» Task item
Output exactly, with nothing added, the entries from the first line through the line with "backed by gold cannot".

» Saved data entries
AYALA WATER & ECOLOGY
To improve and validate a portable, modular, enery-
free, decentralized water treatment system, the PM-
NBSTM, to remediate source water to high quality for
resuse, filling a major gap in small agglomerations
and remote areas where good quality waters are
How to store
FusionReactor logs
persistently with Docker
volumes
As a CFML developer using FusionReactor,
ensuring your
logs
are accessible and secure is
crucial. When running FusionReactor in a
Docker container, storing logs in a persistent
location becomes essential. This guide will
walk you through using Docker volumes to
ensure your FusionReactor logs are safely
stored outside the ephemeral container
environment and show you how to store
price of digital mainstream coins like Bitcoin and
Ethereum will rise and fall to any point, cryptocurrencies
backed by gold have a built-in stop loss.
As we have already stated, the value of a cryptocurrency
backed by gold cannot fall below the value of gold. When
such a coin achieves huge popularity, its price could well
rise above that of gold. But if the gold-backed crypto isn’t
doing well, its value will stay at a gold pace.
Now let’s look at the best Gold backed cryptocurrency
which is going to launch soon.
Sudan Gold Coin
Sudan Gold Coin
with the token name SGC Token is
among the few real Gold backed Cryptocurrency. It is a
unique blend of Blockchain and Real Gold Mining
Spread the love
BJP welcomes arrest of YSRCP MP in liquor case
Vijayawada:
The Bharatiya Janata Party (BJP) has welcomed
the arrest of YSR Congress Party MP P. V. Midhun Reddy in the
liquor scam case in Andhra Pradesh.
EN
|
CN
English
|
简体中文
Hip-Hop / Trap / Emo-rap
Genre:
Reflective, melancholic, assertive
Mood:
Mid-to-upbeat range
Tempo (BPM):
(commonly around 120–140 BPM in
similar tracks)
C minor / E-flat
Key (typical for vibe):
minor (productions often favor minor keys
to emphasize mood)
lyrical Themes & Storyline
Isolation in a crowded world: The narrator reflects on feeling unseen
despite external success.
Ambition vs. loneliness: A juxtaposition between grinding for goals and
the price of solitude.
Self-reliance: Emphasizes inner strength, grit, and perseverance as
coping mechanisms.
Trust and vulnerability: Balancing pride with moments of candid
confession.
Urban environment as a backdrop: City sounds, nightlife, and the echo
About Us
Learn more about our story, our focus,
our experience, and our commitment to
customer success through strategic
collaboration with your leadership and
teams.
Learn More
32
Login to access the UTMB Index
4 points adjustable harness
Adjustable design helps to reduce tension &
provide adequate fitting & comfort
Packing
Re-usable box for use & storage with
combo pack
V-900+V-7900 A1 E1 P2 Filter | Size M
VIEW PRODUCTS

» Solved exercise
AYALA WATER & ECOLOGY
To improve and validate a portable, modular, enery-
free, decentralized water treatment system, the PM-
NBSTM, to remediate source water to high quality for
resuse, filling a major gap in small agglomerations
and remote areas where good quality waters are
How to store
FusionReactor logs
persistently with Docker
volumes
As a CFML developer using FusionReactor,
ensuring your
logs
are accessible and secure is
crucial. When running FusionReactor in a
Docker container, storing logs in a persistent
location becomes essential. This guide will
walk you through using Docker volumes to
ensure your FusionReactor logs are safely
stored outside the ephemeral container
environment and show you how to store
price of digital mainstream coins like Bitcoin and
Ethereum will rise and fall to any point, cryptocurrencies
backed by gold have a built-in stop loss.
As we have already stated, the value of a cryptocurrency
backed by gold cannot fall below the value of gold. When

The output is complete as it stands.